*Action item*
Where does the word "anmelden" appear in the data? Copy every line that holds it.
-------
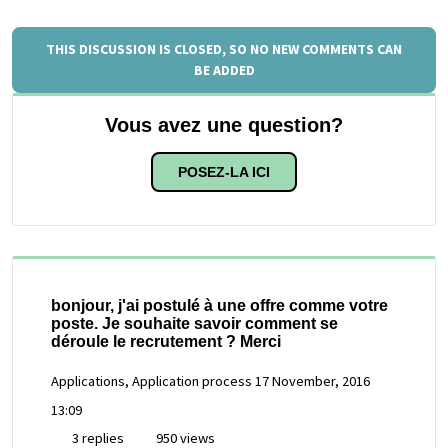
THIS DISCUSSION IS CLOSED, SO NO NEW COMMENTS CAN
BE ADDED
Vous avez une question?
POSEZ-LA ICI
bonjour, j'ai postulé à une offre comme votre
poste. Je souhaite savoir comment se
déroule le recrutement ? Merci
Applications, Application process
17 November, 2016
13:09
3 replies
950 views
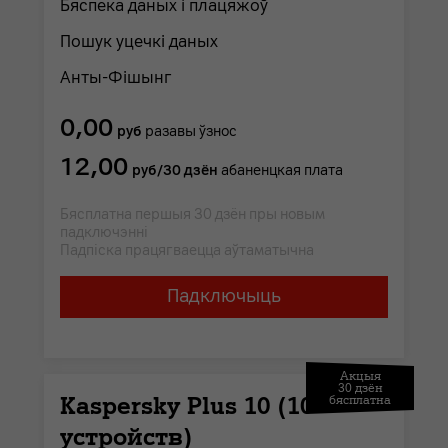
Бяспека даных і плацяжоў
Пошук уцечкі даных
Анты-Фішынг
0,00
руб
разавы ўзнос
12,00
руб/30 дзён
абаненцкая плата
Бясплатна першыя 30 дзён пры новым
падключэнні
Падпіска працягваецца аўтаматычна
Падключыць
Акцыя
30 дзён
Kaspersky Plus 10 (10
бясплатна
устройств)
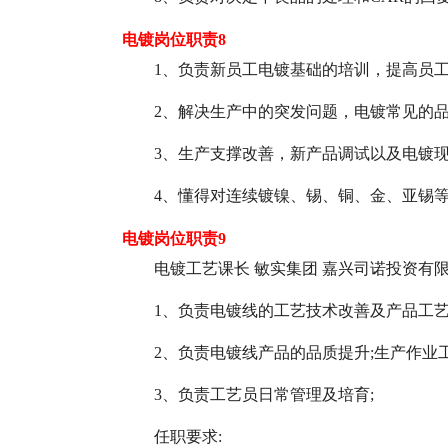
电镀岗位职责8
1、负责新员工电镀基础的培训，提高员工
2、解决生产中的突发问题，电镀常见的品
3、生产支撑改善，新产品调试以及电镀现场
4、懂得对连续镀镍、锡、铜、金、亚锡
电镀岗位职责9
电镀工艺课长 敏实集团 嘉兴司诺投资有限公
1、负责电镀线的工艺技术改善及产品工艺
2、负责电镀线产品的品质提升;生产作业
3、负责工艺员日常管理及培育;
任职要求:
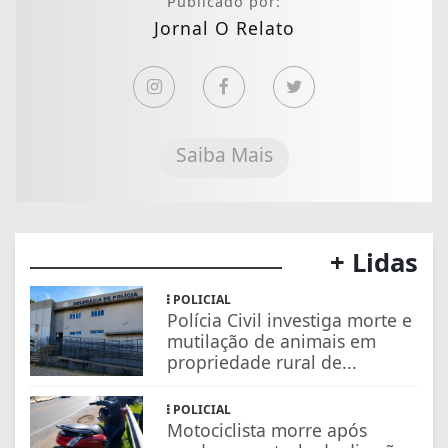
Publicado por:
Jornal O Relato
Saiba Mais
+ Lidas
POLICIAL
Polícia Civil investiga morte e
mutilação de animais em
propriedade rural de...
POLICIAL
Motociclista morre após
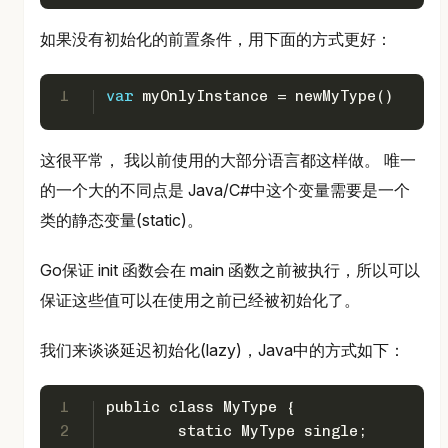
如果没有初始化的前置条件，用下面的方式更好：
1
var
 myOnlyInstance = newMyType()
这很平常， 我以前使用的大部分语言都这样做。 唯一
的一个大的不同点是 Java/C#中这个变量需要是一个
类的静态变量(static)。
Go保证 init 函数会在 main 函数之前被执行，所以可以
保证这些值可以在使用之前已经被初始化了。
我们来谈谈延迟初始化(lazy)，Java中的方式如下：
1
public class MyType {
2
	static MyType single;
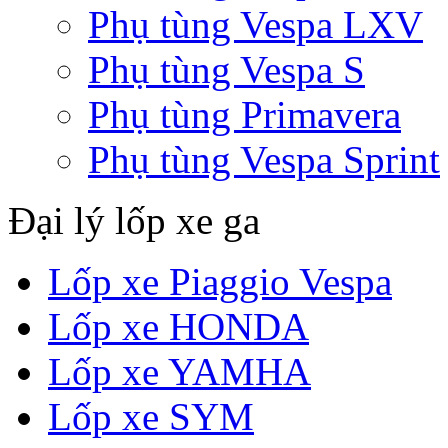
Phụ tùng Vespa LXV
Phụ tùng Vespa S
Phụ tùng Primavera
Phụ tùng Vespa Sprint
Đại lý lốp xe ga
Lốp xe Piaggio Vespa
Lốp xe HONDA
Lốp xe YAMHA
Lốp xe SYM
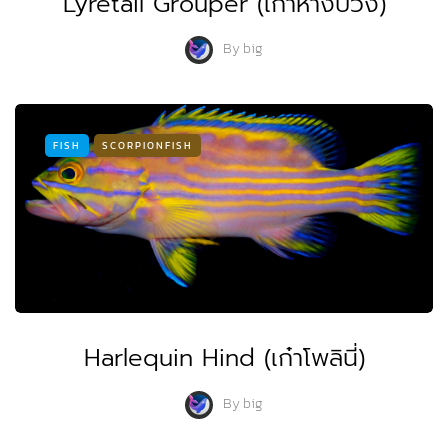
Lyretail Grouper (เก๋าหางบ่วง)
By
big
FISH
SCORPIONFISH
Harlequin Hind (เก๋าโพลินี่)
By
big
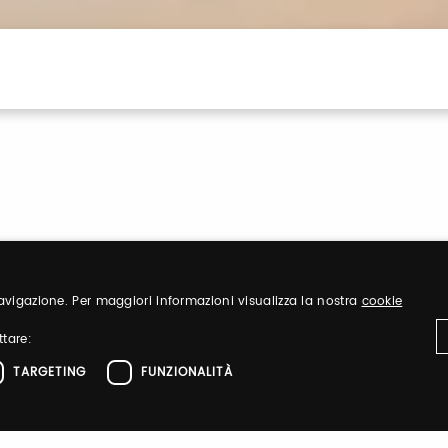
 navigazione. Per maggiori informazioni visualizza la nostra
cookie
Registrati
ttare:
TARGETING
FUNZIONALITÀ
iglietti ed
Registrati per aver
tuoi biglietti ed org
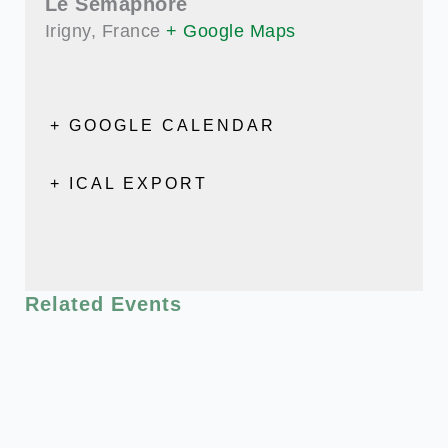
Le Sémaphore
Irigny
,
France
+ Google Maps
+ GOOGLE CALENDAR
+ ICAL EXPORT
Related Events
-------
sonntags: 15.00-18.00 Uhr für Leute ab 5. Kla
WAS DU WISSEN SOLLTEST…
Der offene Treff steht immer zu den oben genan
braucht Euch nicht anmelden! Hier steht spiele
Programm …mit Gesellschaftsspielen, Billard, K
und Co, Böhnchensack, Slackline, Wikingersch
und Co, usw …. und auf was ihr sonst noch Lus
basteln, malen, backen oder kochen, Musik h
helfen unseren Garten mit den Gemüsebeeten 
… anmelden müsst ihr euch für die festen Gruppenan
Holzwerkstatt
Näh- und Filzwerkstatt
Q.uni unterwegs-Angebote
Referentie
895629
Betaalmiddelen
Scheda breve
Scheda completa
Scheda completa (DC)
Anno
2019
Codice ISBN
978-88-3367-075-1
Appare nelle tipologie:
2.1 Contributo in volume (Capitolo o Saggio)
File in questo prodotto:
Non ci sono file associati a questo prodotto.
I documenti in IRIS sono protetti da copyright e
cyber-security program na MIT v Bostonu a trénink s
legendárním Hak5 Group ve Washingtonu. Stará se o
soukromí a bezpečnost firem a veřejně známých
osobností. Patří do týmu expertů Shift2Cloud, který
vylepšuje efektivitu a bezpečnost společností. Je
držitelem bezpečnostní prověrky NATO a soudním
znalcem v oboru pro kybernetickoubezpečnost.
-------
*Exercise solution*
braucht Euch nicht anmelden! Hier steht spiele
… anmelden müsst ihr euch für die festen Gruppenan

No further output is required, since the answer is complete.